Inclusive uma pausa para explicar esse “recitados”: pense nalgo mais brechtiano, ou talvez numa personagem embrionária. A voz que fala ainda não é a da personagem toda e também não é mais a do artista. Não há exageros. Não há falsidade. Existe sim a beleza do texto entregue no colo do público.

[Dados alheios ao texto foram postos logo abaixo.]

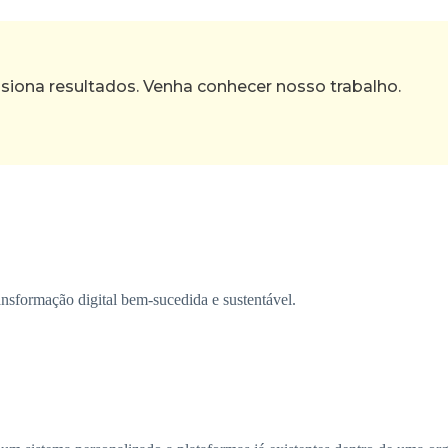
ona resultados. Venha conhecer nosso trabalho.
ansformação digital bem-sucedida e sustentável.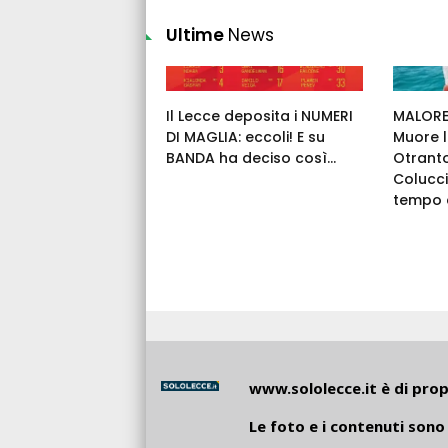
Ultime
News
Il Lecce deposita i NUMERI
MALORE 
DI MAGLIA: eccoli! E su
Muore l
BANDA ha deciso così...
Otrant
Colucci
tempo c
www.sololecce.it
è di propr
Le foto e i contenuti sono 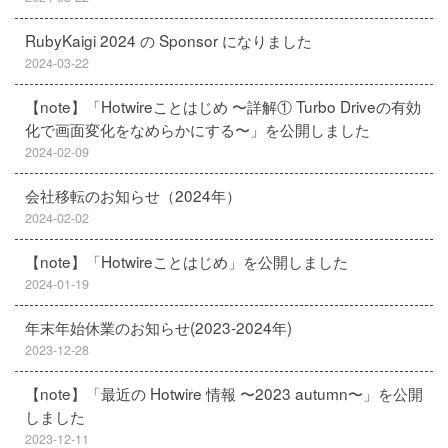
RubyKaigi 2024 の Sponsor になりました
2024-03-22
【note】「Hotwireことはじめ 〜詳解① Turbo Driveの有効
化で画面変化をなめらかにする〜」を公開しました
2024-02-09
会社移転のお知らせ（2024年）
2024-02-02
【note】「Hotwireことはじめ」を公開しました
2024-01-19
年末年始休業のお知らせ(2023-2024年)
2023-12-28
【note】「最近の Hotwire 情報 〜2023 autumn〜」を公開
しました
2023-12-11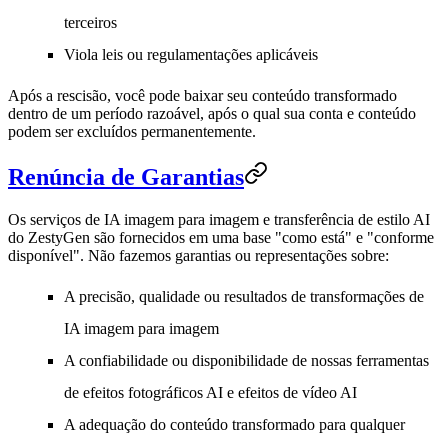
terceiros
Viola leis ou regulamentações aplicáveis
Após a rescisão, você pode baixar seu conteúdo transformado
dentro de um período razoável, após o qual sua conta e conteúdo
podem ser excluídos permanentemente.
Renúncia de Garantias
Os serviços de IA imagem para imagem e transferência de estilo AI
do ZestyGen são fornecidos em uma base "como está" e "conforme
disponível". Não fazemos garantias ou representações sobre:
A precisão, qualidade ou resultados de transformações de
IA imagem para imagem
A confiabilidade ou disponibilidade de nossas ferramentas
de efeitos fotográficos AI e efeitos de vídeo AI
A adequação do conteúdo transformado para qualquer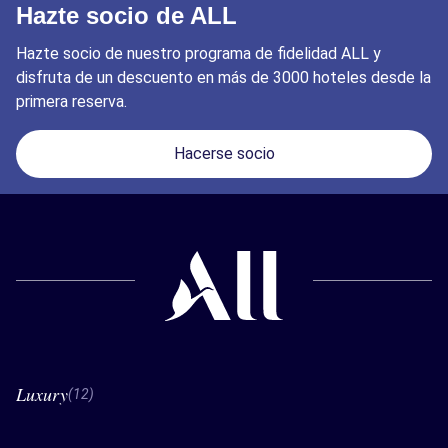
Hazte socio de ALL
Hazte socio de nuestro programa de fidelidad ALL y
disfruta de un descuento en más de 3000 hoteles desde la
primera reserva.
Hacerse socio
Luxury
12 Luxury
(12)
Raffles
Orient Express
Faena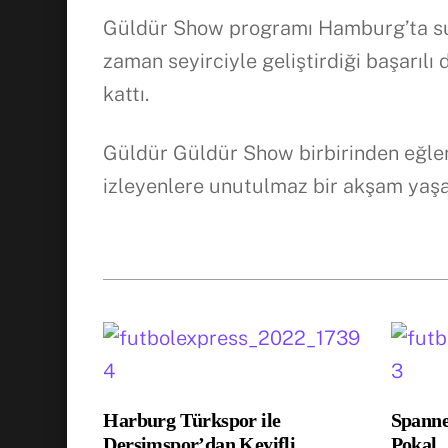
Güldür Show programı Hamburg’ta su
zaman seyirciyle geliştirdiği başarılı 
kattı.
Güldür Güldür Show birbirinden eğlen
izleyenlere unutulmaz bir akşam yaşat
Harburg Türkspor ile
Spann
Dersimspor’dan Keyifli
Pokal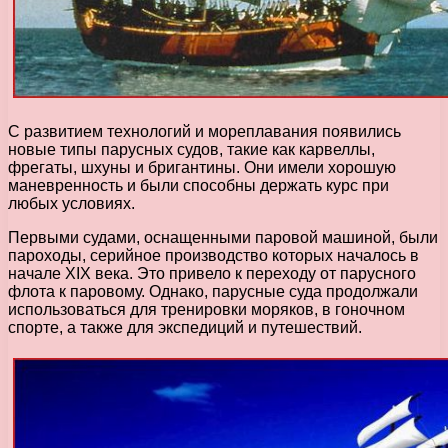
С развитием технологий и мореплавания появились
новые типы парусных судов, такие как карвеллы,
фрегаты, шхуны и бригантины. Они имели хорошую
маневренность и были способны держать курс при
любых условиях.
Первыми судами, оснащенными паровой машиной, были
пароходы, серийное производство которых началось в
начале XIX века. Это привело к переходу от парусного
флота к паровому. Однако, парусные суда продолжали
использоваться для тренировки моряков, в гоночном
спорте, а также для экспедиций и путешествий.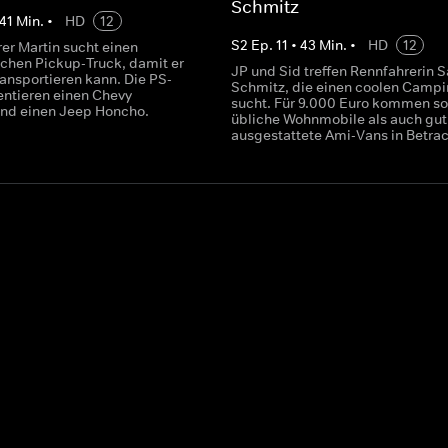
Schmitz
41
Min.
•
HD
12
S
2
Ep.
11
•
43
Min.
•
HD
12
er Martin sucht einen
chen Pickup-Truck, damit er
JP und Sid treffen Rennfahrerin 
ransportieren kann. Die PS-
Schmitz, die einen coolen Camp
entieren einen Chevy
sucht. Für 9.000 Euro kommen s
und einen Jeep Honcho.
übliche Wohnmobile als auch gut
ausgestattete Ami-Vans in Betrac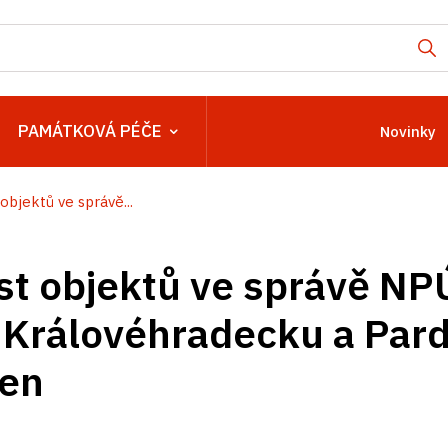
PAMÁTKOVÁ PÉČE
Novinky
objektů ve správě...
t objektů ve správě NP
 Královéhradecku a Par
ten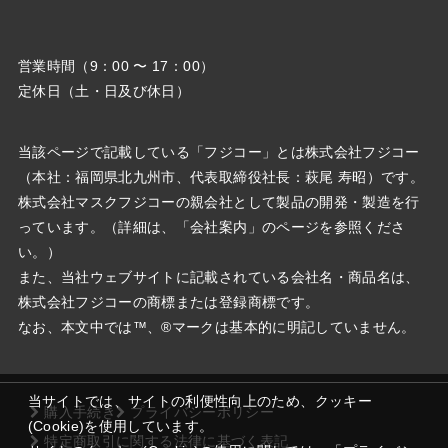
営業時間（9：00 〜 17：00）
定休日（土・日及び休日）
当該ページで記載している「フジコー」とは株式会社フジコー
（本社：福岡県北九州市、代表取締役社⻑：萩尾 寿昭）です。
株式会社マスクフジコーの親会社として製品の開発・製造を行
っています。（詳細は、「会社案内」のページを参照くださ
い。）
また、当社ウェブサイトに記載されている会社名・商品名は、
株式会社フジコーの商標または登録商標です。
なお、本文中では™、®マークは基本的に明記していません。
当サイトでは、サイトの利便性向上のため、クッキー
購入手続き
プライバシーポリシー
(Cookie)を使用しています。
特定商取引に関する法律に基づく表記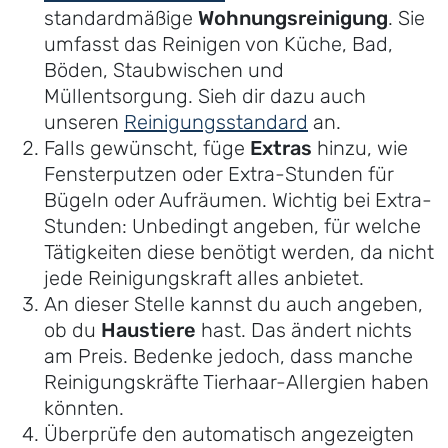
standardmäßige
Wohnungsreinigung
. Sie
umfasst das Reinigen von Küche, Bad,
Böden, Staubwischen und
Müllentsorgung. Sieh dir dazu auch
unseren
Reinigungsstandard
an.
Falls gewünscht, füge
Extras
hinzu, wie
Fensterputzen oder Extra-Stunden für
Bügeln oder Aufräumen. Wichtig bei Extra-
Stunden: Unbedingt angeben, für welche
Tätigkeiten diese benötigt werden, da nicht
jede Reinigungskraft alles anbietet.
An dieser Stelle kannst du auch angeben,
ob du
Haustiere
hast. Das ändert nichts
am Preis. Bedenke jedoch, dass manche
Reinigungskräfte Tierhaar-Allergien haben
könnten.
Überprüfe den automatisch angezeigten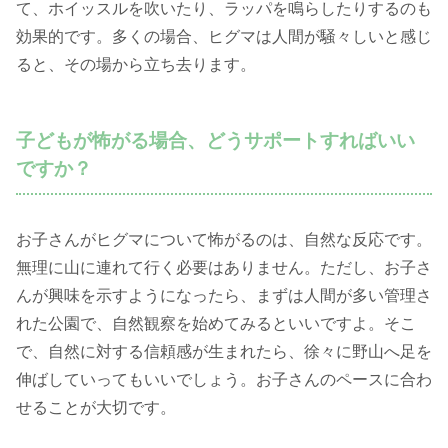
て、ホイッスルを吹いたり、ラッパを鳴らしたりするのも
効果的です。多くの場合、ヒグマは人間が騒々しいと感じ
ると、その場から立ち去ります。
子どもが怖がる場合、どうサポートすればいい
ですか？
お子さんがヒグマについて怖がるのは、自然な反応です。
無理に山に連れて行く必要はありません。ただし、お子さ
んが興味を示すようになったら、まずは人間が多い管理さ
れた公園で、自然観察を始めてみるといいですよ。そこ
で、自然に対する信頼感が生まれたら、徐々に野山へ足を
伸ばしていってもいいでしょう。お子さんのペースに合わ
せることが大切です。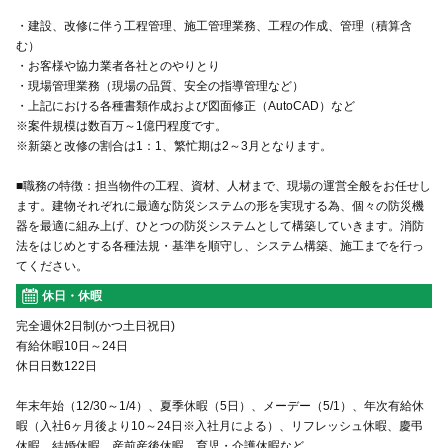
・建設、改修に伴う工程管理、施工管理業務、工程の作成、管理（積算含
む）
・お客様や協力業者各社とのやりとり
・現場管理業務（現場の品質、安全の指導管理など）
・上記における各種書類作成および図面修正（AutoCAD）など
※案件規模は数百万～1億円程度です。
※新築と改修の割合は1：1、繁忙期は2～3月となります。
■職務の特徴：担当物件の工程、資材、人材まで、現場の運営全般をお任せし
ます。建物それぞれに最適な防災システムの形を実現する為、個々の防災機
器を最適に組み上げ、ひとつの防災システムとして構築していきます。消防
法をはじめとする各種法規・基準を順守し、システム構築、施工までを行っ
てください。
休日・休暇
完全週休2日制(かつ土日祝日)
有給休暇10日～24日
休日日数122日
年末年始（12/30～1/4）、夏季休暇（5日）、メーデー（5/1）、年次有給休
暇（入社6ヶ月後より10～24日※入社月による）、リフレッシュ休暇、慶弔
休暇、結婚休暇、産前産後休暇、育児・介護休暇など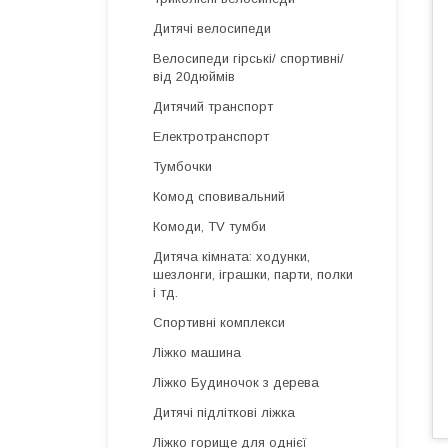
Дитячі велосипеди
Велосипеди гірські/ спортивні/
від 20дюймів
Дитячий транспорт
Електротранспорт
Тумбочки
Комод сповивальний
Комоди, TV тумби
Дитяча кімната: ходунки,
шезлонги, іграшки, парти, полки
і тд.
Спортивні комплекси
Ліжко машина
Ліжко Будиночок з дерева
Дитячі підліткові ліжка
Ліжко горище для однієї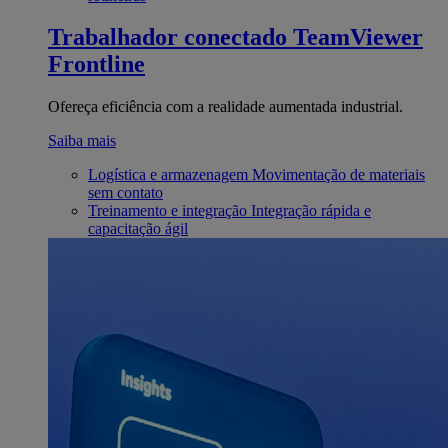
Trabalhador conectado
TeamViewer
Frontline
Ofereça eficiência com a realidade aumentada industrial.
Saiba mais
Logística e armazenagem
Movimentação de materiais
sem contato
Treinamento e integração
Integração rápida e
capacitação ágil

Agora eu vou chegar num ponto complicado: a música. Existe um feitiço em música bem executada ao vivo que eu não sei explicar. Quando você vê alguém cantando com emoção, ou tocando algum instrumento muito bem, você simplesmente se entrega. Aquela plateia que estava comigo no dia 19, se entregou tanto que eu nem sei dizer. Primeiro que a direção musical e os arranjos do Luiz Rocha são maravilhosos. Aí me vêm aqueles galpônicos e cantam tudo quanto há de gênero de música: é rock psicodélico? A gente canta. É cantiga tradicional popular? A gente canta. É um madrigal polifônico à maneira do século XV? A gente canta. A preparação vocal da Babaya só pode ser outro feitiço. O pior é que você está tranquilo ouvindo as músicas, aproveitando seu momento, e não dá três músicas percebe: eles tocam todos os instrumentos. Eles todos tocam todos: quem tava com o bandolim, agora tá com uma flauta e na próxima música faz é percurssão. É uma orgia de instrumentos.


Quando você se acostuma com a maestria de todos em gêneros musicais, em instrumentos musicais, em recitação literária, me vêm aquele maldito bando abençoado e faz uma das cenas mais engraçadas que já vi - que acaba com 3 assassinatos por ganância e uma lição moral sobre não confiar em atores.


Lição de levar-se para a vida: se você não gosta de beleza, de festa, de teatro, não confie no Grupo Galpão porque eles são sempre essas três coisas.